Key Performance Characteristics
Frequency accuracy and stability define how closely the generated signal matches the intended frequency over time and environmental changes. High stability is essential for narrowband measurements and long-duration testing.
Amplitude accuracy affects power and gain measurements. Precise level control ensures consistent stimulus and reliable comparison between test runs.
Phase noise performance is critical in RF and microwave applications, especially when testing receivers, oscillators, and systems using advanced modulation schemes. Excess phase noise can mask true device performance.
Spectral purity determines the absence of unwanted spurs and harmonics. Clean output spectra are required for meaningful measurements and compliance testing.
Modulation capability defines the ability to generate real-world signal formats, including amplitude, frequency, phase, and digital modulation. Accurate modulation is essential for modern communication system validation.
Output level range and resolution affect how well the generator can stimulate devices across low-level sensitivity tests and higher-power drive conditions.

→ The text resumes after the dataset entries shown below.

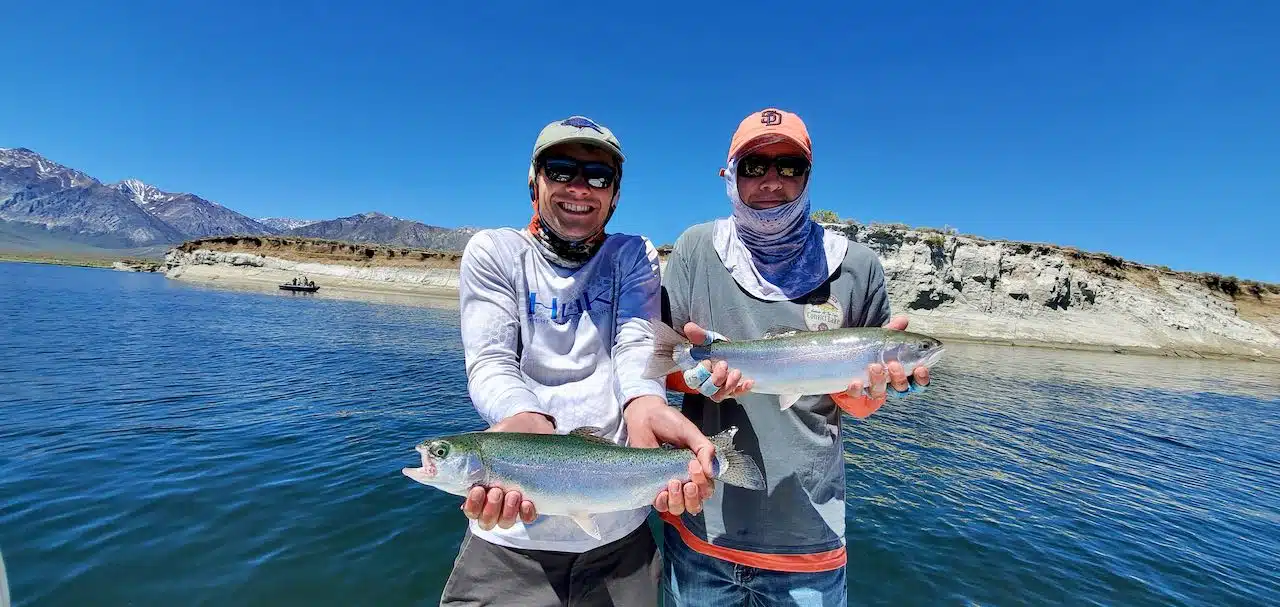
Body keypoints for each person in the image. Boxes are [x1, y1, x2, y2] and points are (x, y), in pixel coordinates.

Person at [656, 108, 933, 606]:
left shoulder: (858, 267)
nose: (772, 180)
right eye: (754, 166)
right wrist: (697, 376)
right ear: (729, 174)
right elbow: (661, 377)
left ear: (808, 176)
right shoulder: (694, 250)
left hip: (809, 538)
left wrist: (870, 392)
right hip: (701, 527)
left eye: (789, 166)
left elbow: (858, 406)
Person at [439, 115, 718, 607]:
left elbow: (635, 346)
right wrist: (523, 418)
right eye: (561, 170)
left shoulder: (633, 255)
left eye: (598, 176)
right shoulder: (495, 251)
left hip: (620, 537)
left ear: (615, 194)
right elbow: (490, 361)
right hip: (509, 543)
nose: (579, 188)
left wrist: (646, 404)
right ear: (534, 181)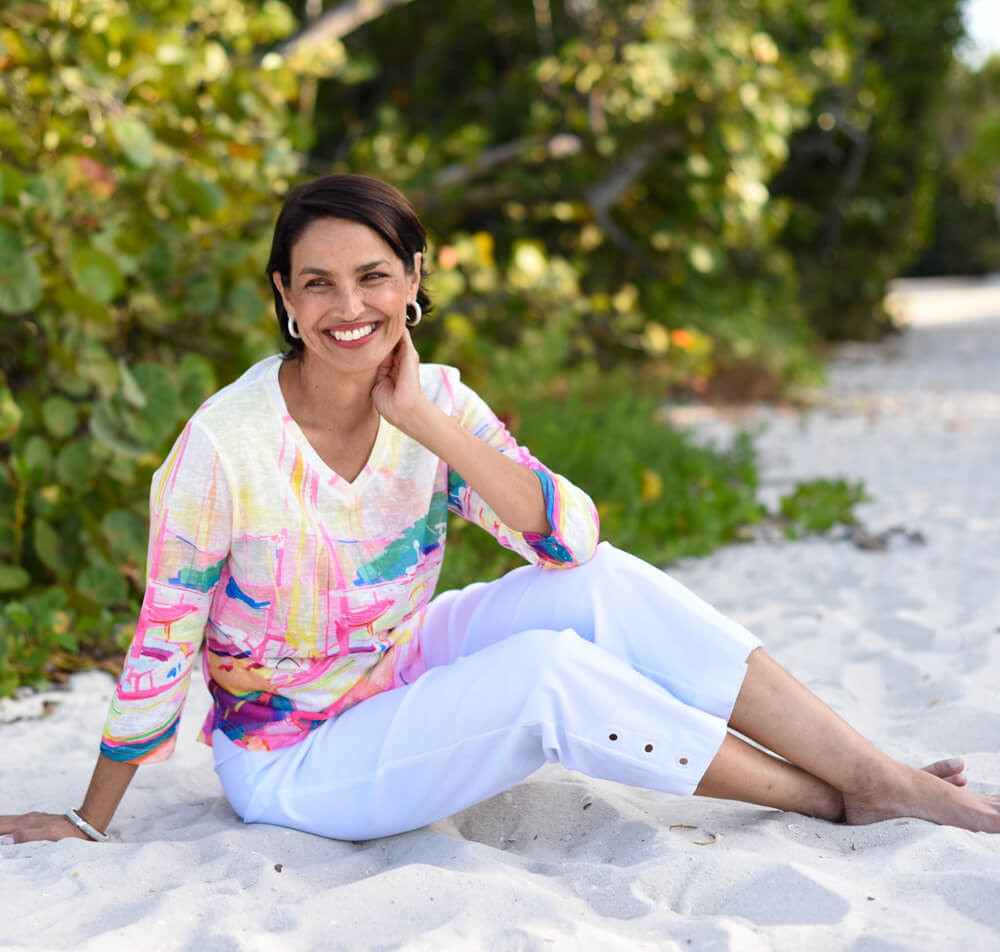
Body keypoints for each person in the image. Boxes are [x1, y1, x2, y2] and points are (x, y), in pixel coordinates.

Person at [2, 174, 998, 847]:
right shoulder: (224, 446)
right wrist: (90, 820)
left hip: (399, 659)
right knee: (545, 676)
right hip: (290, 754)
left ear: (414, 280)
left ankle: (870, 767)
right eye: (318, 284)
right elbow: (160, 644)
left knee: (598, 588)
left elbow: (568, 537)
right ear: (284, 298)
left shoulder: (436, 401)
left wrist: (428, 425)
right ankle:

Types of Signal Generators
RF signal generators produce signals across radio frequency and microwave bands and are widely used in wireless, radar, and communication system testing.
Function and arbitrary waveform generators produce lower-frequency signals and complex waveforms used in electronic design, debugging, and system validation.
Vector signal generators support advanced digital modulation and are used extensively in modern wireless and aerospace applications.
Pulse generators produce precisely timed signals for testing timing-sensitive circuits, radar systems, and digital electronics.
Audio and low-frequency signal generators support analog and mixed-signal testing where precision waveform control is required.
Design and Stability Considerations
Signal generators are built around high-quality oscillators, frequency synthesis architectures, and output conditioning stages. Oscillator stability and reference accuracy play a central role in overall performance.
Thermal management is important, as temperature variation can affect frequency drift, amplitude stability, and phase noise.
Internal filtering and shielding are used to suppress spurious signals and maintain clean output spectra.
User interface design and control flexibility influence how efficiently signal generators can be integrated into automated test systems and complex workflows.
Applications Across Industries
Signal generators are used across telecommunications, aerospace and defense, semiconductor manufacturing, research laboratories, and industrial electronics. They support receiver testing, transmitter validation, component characterization, and system-level verification.
Calibration laboratories rely on signal generators as reference sources for frequency and amplitude verification. Production environments use them to standardize test conditions and ensure consistent device performance.
Field engineers use portable signal generators for troubleshooting, system validation, and on-site diagnostics.